The ability of a country’s citizens to move from the bottom quintile into a quintile above them is known as economic mobility. Despite the perceptions of most Americans, 40 percent of whom believe hard work and ambition will help you reach the top if you’re poor (Pew Research Center), our country lacks economic mobility compared to our European counterparts. The United States is even less economically mobile than Pakistan.
Economic mobility has decreased, and income inequality has increased. While President Barack Obama has made the issues of income inequality and economic mobility a centerpiece of his second term, much of the action has taken place at the local level. In SeaTac, Wash. citizens voted to increase the minimum wage to $15 per hour. And in New York City, Mayor Bill de Blasio has called for the implementation of universal pre-K to be made available to every child in the city.

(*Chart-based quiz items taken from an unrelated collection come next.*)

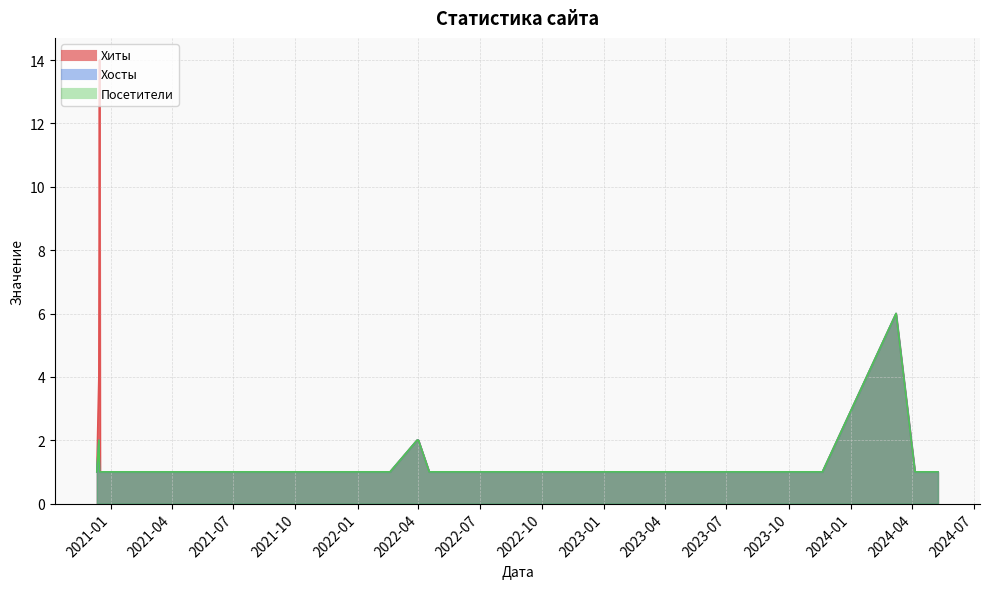

How many lines are shown in the chart?

3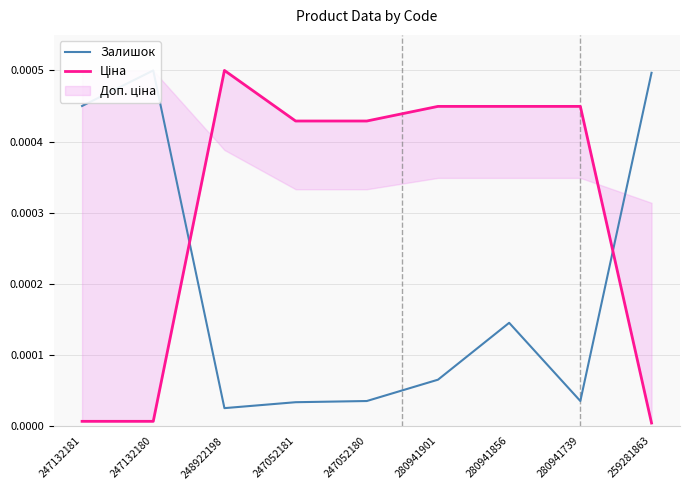

Rank the categories by Ціна value from highest to lowest.

248922198, 280941901, 280941856, 280941739, 247052181, 247052180, 247132181, 247132180, 259281863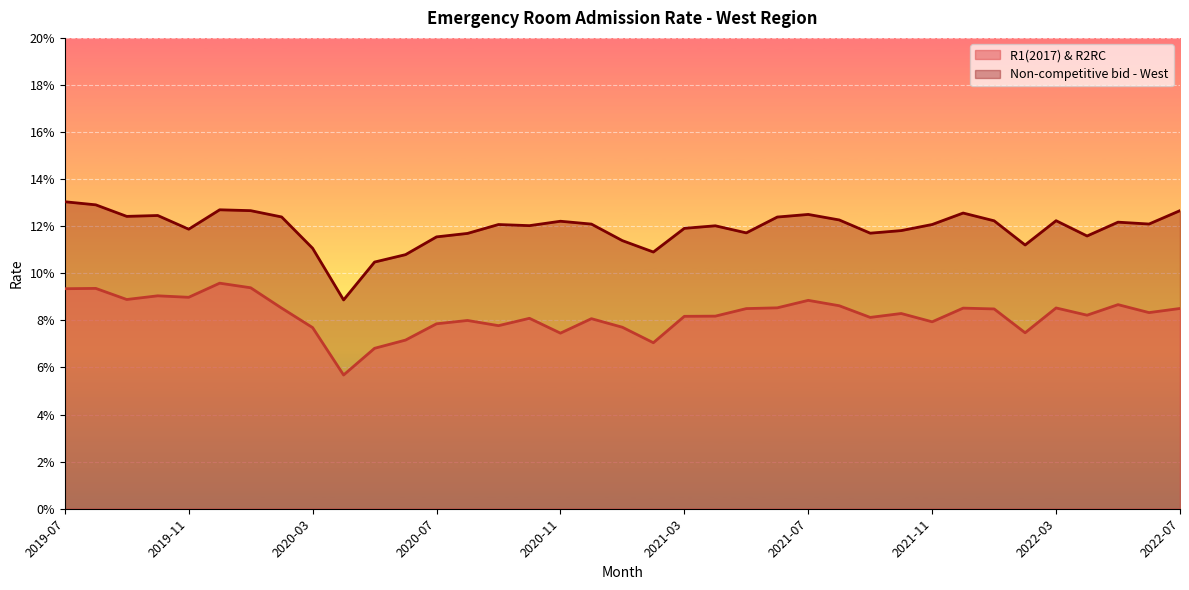

What is the lowest value of the R1(2017) & R2RC series?

0.1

Mayor de Blasio’s reforms are the most relevant. “Moving on Up,” a study conducted by Pew Research Center on the States in 2013, listed education as one of the three factors which determined a person’s ability to move up the economic ladder. Race and whether or not a household had two earners were the other two.
The report estimated that 68 percent of whites left the bottom quintile, compared with 45 percent of blacks. An estimated 35 percent of whites reached the middle quintile (middle class), compared with 25 percent of blacks.
Households with two earners were more likely to leave the bottom quintile than those who lived and earned on their own. An estimated 84 percent of households with two earners were able to escape the bottom quintile, compared with 49 percent of families with one breadwinner.
Overall, 43 percent of Americans raised at the bottom of the income ladder remain stuck there as adults, and 70 percent do not even make it to the middle.
Curiously, for those who did make it out of the bottom quintile, race was not the most determinative of the three. Neither was whether or not a household had one or two earners. A college education mattered most of all.
Those with a college education were 5.3 times more likely to leave the bottom quintile compared to those without one.
Such data substantiates the focus on education by not only de Blasio, but by other local leaders who otherwise seem powerless to stop a nationwide trend. In the city of Ypsilanti, there is room to build off of this information. Approximately 40 percent of the city’s land is taken up by nonprofits like Eastern Michigan University. There could not be a more prominent beacon of hope.
Yet, according to university estimates, which are admittedly imperfect, only 8.5 percent of students are residents of the city. Now, this is not necessarily low, there is no standard metric.
Only 12 percent of the students who attend Wayne State University are, by the school’s estimate, residents of Detroit. Data was not available for Michigan State University, which only tracks students’ residency by county. And the University of Michigan did not respond to a request for information.
The point is, EMU’s leaders, and whoever occupies the mayoralty after this years’ election, should work hard to increase that number.
Development of human capital is important to not only the city’s sustainability, but for the ability of its residents to achieve the American Dream. Moreover, the city does not want those who do move up into another quintile to then take their riches somewhere else.
Residents should be able educate themselves and then start a business, receive a promotion, invent a new device, achieve the American dream – move up a quintile or two.